Johnson moved to Roanoke in 1991 with her husband, Craig (who once played touch football with Elvis).

In addition to her theater work in Memphis, she has appeared in Roanoke productions of ``Steel Magnolias," "Blithe Spirit" and "What Every Woman Knows."

But nothing she has done, Johnson said, has drawn quite the response of her earlier performances of "Woman in Light."

"This is the only one where I got letters and a real personal response from people," Johnson said.

One admirer found her portrayal of the Virgin "not only magnificent artistically but profound spiritually."

"I cannot convey to you how moved [we] were with your portrayal of Mary at the cross," wrote another. "I was drained of energy when you finished ..."

Turner, a Memphis free-lance writer, has known Johnson since she was child. He said he has known of her acting ability since she was in high school.

Still, as he wrote his play the voice he heard speaking the words in his imagination belonged not to Johnson, but to actress Anne Bancroft, Turner said.

He added that the freckled, red-headed Johnson has since staked her claim to "Women In Light" with her performances. At least until Bancroft knocks.

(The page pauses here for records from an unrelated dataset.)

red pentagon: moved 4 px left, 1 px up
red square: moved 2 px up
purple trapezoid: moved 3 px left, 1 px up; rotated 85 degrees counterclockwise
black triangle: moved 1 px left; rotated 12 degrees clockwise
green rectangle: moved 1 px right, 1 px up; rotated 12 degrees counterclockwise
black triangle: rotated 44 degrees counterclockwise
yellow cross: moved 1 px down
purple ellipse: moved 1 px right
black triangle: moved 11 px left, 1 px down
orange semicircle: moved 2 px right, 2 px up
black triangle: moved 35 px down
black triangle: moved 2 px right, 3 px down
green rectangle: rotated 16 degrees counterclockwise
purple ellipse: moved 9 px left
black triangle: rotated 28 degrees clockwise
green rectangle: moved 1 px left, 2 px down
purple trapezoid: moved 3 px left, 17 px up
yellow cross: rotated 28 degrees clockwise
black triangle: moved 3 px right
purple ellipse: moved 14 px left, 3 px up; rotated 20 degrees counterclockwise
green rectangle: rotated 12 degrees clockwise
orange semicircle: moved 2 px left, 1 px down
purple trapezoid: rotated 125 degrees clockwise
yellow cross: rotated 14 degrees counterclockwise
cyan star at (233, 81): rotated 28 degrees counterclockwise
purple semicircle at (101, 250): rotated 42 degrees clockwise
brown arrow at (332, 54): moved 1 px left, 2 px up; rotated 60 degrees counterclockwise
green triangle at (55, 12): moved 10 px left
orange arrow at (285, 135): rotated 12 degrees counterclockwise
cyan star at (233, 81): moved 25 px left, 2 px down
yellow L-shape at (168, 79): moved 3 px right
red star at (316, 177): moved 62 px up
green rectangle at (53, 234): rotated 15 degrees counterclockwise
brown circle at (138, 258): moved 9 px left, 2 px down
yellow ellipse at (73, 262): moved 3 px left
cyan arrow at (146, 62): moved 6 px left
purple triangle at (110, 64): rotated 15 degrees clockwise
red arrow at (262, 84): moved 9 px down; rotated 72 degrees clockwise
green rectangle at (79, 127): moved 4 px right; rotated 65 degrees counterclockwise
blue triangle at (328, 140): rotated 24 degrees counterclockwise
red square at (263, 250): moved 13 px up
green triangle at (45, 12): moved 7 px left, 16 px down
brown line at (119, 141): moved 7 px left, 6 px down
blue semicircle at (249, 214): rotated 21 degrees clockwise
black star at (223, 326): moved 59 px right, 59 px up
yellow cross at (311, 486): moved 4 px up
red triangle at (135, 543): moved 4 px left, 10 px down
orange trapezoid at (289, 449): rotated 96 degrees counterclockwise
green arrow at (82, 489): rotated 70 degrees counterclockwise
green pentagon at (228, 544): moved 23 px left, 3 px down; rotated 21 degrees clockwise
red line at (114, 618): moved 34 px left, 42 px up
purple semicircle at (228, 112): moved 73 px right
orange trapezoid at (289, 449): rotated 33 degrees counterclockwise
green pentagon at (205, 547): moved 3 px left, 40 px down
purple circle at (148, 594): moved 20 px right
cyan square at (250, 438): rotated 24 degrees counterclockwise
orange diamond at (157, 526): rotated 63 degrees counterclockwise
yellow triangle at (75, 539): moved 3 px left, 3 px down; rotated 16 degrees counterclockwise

The idea of a play about the Virgin came to Turner when he heard somewhere - he has forgotten just where - that scholars believe Luke got much of his information from interviewing the Galilean's mother. Luke did not know Jesus.

It made sense to Turner.

"The very, very private things that Luke spoke about ... she's the only one who would have known these things," said Turner, who has written magazine articles and books for children, as well as adult novels with Christian themes. "If it's fact at all, Mary is the one who would have told him."

Turner also believes the Virgin - the Catholic Church's long fascination with her notwithstanding - "is a woman neglected in most of Christendom."

Thus, the play. "Woman In Light" is told entirely in the words of Mary, who speaks to an off-stage Luke.

Asked if he was a religious man, Turner said he disliked the term - but that he firmly believes Jesus rose from his grave. He attempted in his script to show a woman not devoid of human foibles, but also said he never forgot he was writing about the Virgin Mary.

His virgin mother, if still better than the bulk of us, is not quite a goody two shoes.

Rather, she seems a mostly likeable blend of the sacred and the vain. She wonders - nicely - if birthing the son of God mightn't have merited something a little classier than a pile of hay for a maternity bed.

She questions her son's choice of friends - while the locust-eating, camel's hair-clad John the Baptist makes her shake her head.

"I shall never understand why someone who looked like that was assigned to prepare the way," Mary says.

She is not even endlessly patient.

"But Joseph," she says upon being told there is no room at the inn, "could you not have made arrangements before?"

And there is this contender for understatement of the millennium, on her relationship with the Son of God himself:

"How awkward it was at times, being his mother."

Director Jim Galloway calls the script, with its measured cadences, "a tone poem." He also said it breaks new ground.

"How does she feel? The Bible doesn't tell us that," said Galloway. "We think we've seen and know all about Mary, but we really don't know anything. She really reveals herself much more [in the play] than she does in the Bible."

Is the play successful?

Well, who knows without seeing it.

But there is this to think about: At the Memphis premiere, a Catholic priest in the audience wept, said Turner, the playwright.

After the performance, a Greek Orthodox priest charged backstage - and kissed Johnson's hand. "I was totally floored," said Johnson, 41.

Which leads, perhaps, back to the earlier question Just where does Johnson go from playing the Virgin Mary?

Turner may have an idea.

"I think she was born to play two parts," the writer believes. The Virgin, he said, is one of them.

And the other?

"I think she would be the quintessential Blanche," in Tennessee Williams' steamy classic, "A Streetcar Named Desire,'' Turner said. "Williams would have loved her."